ABOUT THIS EXERCISE
Tally the lines in the listing below that contain the string "Goarshausen", with case counting, and reply with the number alone.

== ENTRIES PROVIDED ==

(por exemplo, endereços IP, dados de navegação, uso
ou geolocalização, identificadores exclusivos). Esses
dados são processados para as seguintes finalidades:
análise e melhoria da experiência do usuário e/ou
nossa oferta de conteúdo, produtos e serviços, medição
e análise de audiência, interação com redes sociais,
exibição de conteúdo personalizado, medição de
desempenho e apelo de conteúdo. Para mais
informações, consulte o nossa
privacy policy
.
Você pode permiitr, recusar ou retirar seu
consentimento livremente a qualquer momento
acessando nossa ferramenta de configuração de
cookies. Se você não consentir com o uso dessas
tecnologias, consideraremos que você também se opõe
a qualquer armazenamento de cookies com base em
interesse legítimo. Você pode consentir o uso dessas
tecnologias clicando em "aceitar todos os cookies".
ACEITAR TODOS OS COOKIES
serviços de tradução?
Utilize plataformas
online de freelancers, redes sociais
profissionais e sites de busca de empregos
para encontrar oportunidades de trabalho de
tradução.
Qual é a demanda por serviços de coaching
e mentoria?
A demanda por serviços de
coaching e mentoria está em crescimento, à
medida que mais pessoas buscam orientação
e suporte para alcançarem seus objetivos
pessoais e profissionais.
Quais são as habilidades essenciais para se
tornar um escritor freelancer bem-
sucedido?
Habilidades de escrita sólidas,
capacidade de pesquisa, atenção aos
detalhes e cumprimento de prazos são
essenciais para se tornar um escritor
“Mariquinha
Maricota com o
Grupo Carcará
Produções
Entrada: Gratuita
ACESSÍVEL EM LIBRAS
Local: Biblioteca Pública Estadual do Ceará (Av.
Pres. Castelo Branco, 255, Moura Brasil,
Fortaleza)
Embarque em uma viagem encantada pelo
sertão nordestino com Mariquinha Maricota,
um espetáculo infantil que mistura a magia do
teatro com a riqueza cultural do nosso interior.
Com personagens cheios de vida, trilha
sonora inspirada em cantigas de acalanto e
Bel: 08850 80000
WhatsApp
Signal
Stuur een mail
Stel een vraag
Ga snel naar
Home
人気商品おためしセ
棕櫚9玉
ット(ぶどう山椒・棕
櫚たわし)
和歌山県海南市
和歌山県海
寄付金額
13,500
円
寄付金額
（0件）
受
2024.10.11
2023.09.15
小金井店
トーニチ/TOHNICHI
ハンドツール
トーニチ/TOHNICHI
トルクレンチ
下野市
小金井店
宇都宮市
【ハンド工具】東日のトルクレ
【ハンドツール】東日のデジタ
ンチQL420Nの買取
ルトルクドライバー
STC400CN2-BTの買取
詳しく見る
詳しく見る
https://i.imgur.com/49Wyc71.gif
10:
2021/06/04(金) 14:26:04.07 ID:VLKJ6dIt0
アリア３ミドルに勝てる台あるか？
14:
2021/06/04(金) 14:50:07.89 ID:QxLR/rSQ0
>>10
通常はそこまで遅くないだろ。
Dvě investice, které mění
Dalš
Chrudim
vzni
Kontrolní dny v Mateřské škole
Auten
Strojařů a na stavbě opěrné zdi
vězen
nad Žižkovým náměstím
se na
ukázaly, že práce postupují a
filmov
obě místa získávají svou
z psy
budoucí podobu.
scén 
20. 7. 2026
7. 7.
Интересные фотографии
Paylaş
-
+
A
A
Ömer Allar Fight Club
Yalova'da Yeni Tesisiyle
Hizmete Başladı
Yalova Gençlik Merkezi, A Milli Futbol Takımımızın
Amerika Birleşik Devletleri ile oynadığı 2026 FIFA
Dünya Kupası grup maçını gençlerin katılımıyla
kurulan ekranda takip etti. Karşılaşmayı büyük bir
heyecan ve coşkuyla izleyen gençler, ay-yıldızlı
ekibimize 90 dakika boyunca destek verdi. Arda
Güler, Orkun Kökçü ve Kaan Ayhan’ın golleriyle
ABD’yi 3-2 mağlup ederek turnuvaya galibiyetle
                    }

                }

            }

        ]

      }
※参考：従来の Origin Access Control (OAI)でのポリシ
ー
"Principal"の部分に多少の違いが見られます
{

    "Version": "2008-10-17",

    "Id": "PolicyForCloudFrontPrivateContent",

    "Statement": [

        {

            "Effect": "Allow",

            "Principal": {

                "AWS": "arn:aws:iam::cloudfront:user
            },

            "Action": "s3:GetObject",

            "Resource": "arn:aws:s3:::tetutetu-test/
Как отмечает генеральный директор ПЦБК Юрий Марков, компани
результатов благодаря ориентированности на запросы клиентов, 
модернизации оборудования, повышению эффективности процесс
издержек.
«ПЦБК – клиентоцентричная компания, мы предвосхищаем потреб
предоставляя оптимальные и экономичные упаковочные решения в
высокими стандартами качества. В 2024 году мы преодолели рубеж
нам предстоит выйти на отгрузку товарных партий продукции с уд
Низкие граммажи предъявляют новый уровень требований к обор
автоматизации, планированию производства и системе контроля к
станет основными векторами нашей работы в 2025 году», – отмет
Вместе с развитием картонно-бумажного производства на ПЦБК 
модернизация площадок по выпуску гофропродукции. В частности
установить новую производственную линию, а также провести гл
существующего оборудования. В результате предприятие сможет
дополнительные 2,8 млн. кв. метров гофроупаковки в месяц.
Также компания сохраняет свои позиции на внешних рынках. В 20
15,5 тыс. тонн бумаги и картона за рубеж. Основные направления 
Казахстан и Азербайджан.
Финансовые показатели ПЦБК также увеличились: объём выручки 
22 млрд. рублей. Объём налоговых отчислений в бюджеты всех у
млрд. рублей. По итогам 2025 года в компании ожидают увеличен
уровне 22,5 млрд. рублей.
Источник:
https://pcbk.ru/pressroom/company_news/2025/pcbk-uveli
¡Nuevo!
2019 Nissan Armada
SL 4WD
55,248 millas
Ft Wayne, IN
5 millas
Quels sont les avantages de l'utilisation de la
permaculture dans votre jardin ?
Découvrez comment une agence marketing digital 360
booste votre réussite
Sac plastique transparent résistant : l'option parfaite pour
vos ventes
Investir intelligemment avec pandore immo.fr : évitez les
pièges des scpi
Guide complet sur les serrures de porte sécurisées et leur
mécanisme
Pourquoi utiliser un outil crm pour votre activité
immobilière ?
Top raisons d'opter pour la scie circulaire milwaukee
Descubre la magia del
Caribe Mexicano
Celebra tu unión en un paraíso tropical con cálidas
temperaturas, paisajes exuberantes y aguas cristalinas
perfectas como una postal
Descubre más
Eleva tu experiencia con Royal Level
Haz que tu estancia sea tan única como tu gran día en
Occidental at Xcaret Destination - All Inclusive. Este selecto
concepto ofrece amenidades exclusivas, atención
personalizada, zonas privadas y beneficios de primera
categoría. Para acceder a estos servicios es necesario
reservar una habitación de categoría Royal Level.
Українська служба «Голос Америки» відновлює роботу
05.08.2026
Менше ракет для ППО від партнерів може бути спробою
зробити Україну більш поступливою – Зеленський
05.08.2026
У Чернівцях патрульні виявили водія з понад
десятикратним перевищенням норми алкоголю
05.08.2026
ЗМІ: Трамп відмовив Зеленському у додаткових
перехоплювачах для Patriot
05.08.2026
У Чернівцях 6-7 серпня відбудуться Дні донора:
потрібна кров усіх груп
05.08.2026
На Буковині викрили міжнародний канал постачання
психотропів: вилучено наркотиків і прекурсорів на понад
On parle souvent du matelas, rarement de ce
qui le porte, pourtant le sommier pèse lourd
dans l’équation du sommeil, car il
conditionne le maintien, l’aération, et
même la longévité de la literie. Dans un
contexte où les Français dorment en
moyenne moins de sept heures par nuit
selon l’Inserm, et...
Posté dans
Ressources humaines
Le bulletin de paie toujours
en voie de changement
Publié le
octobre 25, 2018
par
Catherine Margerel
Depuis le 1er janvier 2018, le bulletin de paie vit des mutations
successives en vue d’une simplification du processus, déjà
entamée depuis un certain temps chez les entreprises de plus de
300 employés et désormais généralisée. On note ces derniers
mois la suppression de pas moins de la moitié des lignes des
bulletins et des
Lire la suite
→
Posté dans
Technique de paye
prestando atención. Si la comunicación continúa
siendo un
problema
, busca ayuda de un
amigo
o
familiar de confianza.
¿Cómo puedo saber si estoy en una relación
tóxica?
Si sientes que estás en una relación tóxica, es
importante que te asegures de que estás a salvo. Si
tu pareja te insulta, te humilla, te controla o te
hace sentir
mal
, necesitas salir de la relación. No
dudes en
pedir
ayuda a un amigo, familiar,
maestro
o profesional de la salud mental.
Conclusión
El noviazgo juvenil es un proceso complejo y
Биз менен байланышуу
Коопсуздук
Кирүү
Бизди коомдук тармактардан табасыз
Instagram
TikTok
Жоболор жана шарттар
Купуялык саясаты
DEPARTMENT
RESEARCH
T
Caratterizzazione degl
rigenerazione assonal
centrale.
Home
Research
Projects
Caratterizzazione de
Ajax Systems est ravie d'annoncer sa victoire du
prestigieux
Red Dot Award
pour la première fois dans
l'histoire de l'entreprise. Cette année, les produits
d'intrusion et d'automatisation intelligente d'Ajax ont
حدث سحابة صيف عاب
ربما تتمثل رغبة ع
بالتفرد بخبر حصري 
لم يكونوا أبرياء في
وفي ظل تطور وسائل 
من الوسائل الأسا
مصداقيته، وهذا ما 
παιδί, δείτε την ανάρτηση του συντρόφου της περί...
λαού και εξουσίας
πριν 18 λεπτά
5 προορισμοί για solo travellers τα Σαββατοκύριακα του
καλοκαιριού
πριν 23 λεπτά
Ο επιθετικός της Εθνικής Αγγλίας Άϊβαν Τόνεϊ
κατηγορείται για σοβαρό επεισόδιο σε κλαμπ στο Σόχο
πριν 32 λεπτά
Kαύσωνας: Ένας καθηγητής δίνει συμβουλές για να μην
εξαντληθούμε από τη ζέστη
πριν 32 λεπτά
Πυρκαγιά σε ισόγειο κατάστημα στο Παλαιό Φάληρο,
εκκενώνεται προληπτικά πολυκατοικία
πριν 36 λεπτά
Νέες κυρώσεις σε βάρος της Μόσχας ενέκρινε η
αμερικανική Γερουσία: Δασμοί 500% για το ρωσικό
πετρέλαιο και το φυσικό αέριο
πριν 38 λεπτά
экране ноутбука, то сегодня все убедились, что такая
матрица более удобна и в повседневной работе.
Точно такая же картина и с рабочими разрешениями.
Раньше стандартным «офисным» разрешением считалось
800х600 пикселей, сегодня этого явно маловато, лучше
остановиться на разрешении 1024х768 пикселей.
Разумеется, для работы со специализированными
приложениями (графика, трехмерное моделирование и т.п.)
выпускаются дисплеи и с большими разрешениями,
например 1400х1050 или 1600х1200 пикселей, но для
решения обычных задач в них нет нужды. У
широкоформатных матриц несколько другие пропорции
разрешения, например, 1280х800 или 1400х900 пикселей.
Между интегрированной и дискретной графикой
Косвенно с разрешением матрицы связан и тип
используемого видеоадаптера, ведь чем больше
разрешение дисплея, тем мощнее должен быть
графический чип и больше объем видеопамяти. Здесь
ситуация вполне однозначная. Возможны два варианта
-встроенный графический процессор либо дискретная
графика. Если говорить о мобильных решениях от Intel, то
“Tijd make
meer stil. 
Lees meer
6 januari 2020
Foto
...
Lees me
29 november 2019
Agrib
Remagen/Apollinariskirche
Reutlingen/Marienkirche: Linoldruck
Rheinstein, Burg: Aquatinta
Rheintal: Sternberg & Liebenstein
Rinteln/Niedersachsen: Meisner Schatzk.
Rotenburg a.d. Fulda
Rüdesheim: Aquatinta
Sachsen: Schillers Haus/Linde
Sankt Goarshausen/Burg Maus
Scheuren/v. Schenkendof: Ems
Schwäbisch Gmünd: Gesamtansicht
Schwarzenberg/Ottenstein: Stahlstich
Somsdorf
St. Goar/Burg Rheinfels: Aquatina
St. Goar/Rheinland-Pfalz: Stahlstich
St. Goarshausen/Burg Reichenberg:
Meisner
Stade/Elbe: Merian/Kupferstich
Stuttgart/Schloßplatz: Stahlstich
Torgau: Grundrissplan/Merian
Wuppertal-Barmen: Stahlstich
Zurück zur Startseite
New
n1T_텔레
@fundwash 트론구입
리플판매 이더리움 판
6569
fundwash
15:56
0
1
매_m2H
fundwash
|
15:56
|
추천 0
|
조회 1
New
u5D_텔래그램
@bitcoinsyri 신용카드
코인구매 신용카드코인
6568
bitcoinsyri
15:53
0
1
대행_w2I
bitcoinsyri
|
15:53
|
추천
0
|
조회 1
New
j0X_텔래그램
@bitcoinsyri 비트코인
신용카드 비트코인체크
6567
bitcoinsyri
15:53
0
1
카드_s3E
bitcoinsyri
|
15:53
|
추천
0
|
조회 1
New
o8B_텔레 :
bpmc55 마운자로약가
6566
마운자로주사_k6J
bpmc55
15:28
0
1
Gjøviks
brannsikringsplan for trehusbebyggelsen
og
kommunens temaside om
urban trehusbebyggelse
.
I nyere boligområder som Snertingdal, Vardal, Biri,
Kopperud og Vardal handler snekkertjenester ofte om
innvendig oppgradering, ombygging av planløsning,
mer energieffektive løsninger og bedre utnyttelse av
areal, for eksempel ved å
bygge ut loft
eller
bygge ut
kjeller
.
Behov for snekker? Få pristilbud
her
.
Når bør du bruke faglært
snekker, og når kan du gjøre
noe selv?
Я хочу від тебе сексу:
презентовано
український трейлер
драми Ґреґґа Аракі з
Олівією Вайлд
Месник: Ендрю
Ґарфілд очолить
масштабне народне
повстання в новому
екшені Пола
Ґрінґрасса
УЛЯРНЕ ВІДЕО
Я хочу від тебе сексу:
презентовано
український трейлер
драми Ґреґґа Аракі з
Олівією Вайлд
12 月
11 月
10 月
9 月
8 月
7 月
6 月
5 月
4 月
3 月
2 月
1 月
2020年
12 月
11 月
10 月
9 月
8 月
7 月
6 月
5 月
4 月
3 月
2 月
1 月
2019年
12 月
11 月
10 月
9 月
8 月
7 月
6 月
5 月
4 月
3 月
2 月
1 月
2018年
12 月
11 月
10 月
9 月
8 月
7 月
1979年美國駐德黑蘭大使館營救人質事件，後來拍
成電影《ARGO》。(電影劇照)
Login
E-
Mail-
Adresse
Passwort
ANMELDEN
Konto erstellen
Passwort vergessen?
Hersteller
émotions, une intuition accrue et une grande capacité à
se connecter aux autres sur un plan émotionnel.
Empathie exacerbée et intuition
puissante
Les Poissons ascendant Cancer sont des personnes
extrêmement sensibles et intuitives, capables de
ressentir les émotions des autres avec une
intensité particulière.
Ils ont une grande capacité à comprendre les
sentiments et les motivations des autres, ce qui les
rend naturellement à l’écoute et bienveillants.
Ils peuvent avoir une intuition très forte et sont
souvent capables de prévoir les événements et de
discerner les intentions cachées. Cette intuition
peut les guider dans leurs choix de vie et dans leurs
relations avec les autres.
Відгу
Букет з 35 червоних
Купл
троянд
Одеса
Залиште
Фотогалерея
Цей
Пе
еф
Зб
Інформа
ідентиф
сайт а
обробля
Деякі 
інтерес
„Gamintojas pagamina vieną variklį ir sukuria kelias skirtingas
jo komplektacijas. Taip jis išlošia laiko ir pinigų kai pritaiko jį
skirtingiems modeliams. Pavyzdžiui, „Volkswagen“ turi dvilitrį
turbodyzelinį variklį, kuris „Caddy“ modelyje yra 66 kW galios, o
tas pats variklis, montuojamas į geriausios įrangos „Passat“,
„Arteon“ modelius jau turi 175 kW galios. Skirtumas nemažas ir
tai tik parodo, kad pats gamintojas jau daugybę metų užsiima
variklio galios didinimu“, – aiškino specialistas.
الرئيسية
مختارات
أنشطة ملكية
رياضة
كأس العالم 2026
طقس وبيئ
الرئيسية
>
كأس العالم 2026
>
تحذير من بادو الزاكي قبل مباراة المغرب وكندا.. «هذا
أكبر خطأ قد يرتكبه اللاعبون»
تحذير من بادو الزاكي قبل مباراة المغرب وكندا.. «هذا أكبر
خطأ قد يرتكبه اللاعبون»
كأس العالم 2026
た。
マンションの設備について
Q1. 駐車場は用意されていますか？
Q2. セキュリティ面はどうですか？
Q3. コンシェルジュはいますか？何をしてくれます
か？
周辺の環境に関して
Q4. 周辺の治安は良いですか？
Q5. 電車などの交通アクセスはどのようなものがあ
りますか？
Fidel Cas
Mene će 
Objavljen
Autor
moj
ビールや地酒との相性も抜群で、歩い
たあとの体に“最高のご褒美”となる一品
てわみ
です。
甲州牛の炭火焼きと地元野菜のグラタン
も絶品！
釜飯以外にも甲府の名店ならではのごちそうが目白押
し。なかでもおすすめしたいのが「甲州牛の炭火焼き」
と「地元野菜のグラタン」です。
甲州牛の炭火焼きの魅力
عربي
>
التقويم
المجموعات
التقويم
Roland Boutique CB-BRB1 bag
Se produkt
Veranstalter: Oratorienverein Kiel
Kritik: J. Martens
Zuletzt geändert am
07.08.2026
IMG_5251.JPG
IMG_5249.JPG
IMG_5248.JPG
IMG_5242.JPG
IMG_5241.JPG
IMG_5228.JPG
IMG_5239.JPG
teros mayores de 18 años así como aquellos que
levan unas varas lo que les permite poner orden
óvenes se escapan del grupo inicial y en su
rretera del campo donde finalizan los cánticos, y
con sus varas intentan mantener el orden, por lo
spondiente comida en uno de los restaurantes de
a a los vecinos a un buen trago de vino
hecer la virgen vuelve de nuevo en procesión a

===

WORKED SOLUTION
2